Wer den ausführlichen Vergleich zwischen Excel und LadeKosten lesen möchte, findet dort weitere Details zu den Schwachstellen manueller Dokumentation.
Aufbewahrungsfristen im Detail
Die Aufbewahrungsfristen für steuerlich relevante Unterlagen sind in § 147 AO geregelt. Seit dem Bürokratieentlastungsgesetz IV (2025) gelten verkürzte Fristen, die aber immer noch beachtlich sind.
Welche Fristen gelten?
| Dokumentenart | Aufbewahrungsfrist |
|---|---|
| Buchungsbelege (Ladeprotokolle) | 8 Jahre |
| Jahresabschlüsse, Bilanzen | 10 Jahre |
| Verfahrensdokumentation | So lange wie die zugehörigen Daten |
| Korrespondenz zum Ladevertrag | 6 Jahre |
Die Frist beginnt jeweils mit dem Ende des Kalenderjahres, in dem der letzte Eintrag gemacht oder die Unterlage entstanden ist. Ein im März 2026 erfasster Ladevorgang muss also bis mindestens Ende 2034 aufbewahrt werden.
Digitale Aufbewahrung ist Pflicht
Wer Ladedaten digital erfasst, muss sie auch digital aufbewahren. Die GoBD verbieten ausdrücklich, digitale Originale durch Ausdrucke zu ersetzen und die elektronische Version zu löschen.
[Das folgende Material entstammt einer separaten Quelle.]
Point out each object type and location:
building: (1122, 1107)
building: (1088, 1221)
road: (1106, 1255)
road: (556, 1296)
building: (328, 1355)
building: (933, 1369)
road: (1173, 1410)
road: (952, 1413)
Das Originalformat ist maßgeblich.
Das bedeutet auch: Wer seine App wechselt oder sein Smartphone verliert, muss sicherstellen, dass die alten Daten weiterhin verfügbar und lesbar sind. Die LadeKosten App bietet dafür einen Export im offenen Format, der unabhängig von der App lesbar bleibt.
Was LadeKosten für die Langzeitarchivierung bietet
- Lokale Speicherung: Alle Daten bleiben auf deinem Gerät — keine Abhängigkeit von einem Cloud-Anbieter, der seinen Dienst einstellen könnte.
- Export in offenen Formaten: CSV- und DATEV-Export ermöglichen die Archivierung unabhängig von der App.
- Versionierte Backups: Regelmäßige Sicherungskopien schützen vor Datenverlust durch Gerätewechsel oder Defekte.
Fazit: GoBD-Konformität ist kein Nice-to-have
Mit der Abschaffung der Pauschale ab 2026 wird die einzelne Dokumentation von Ladevorgängen zur Pflicht. Wer dabei die GoBD-Grundsätze ignoriert, riskiert bei einer Betriebsprüfung die vollständige Aberkennung der Ladekosten als Betriebsausgabe.
Mit einer spezialisierten App wie LadeKosten erfüllst du alle Anforderungen automatisch — von der zeitgerechten Erfassung über die Unveränderbarkeit bis zum revisionssicheren Export. So bist du auf der sicheren Seite, ohne dich selbst zum GoBD-Experten machen zu müssen.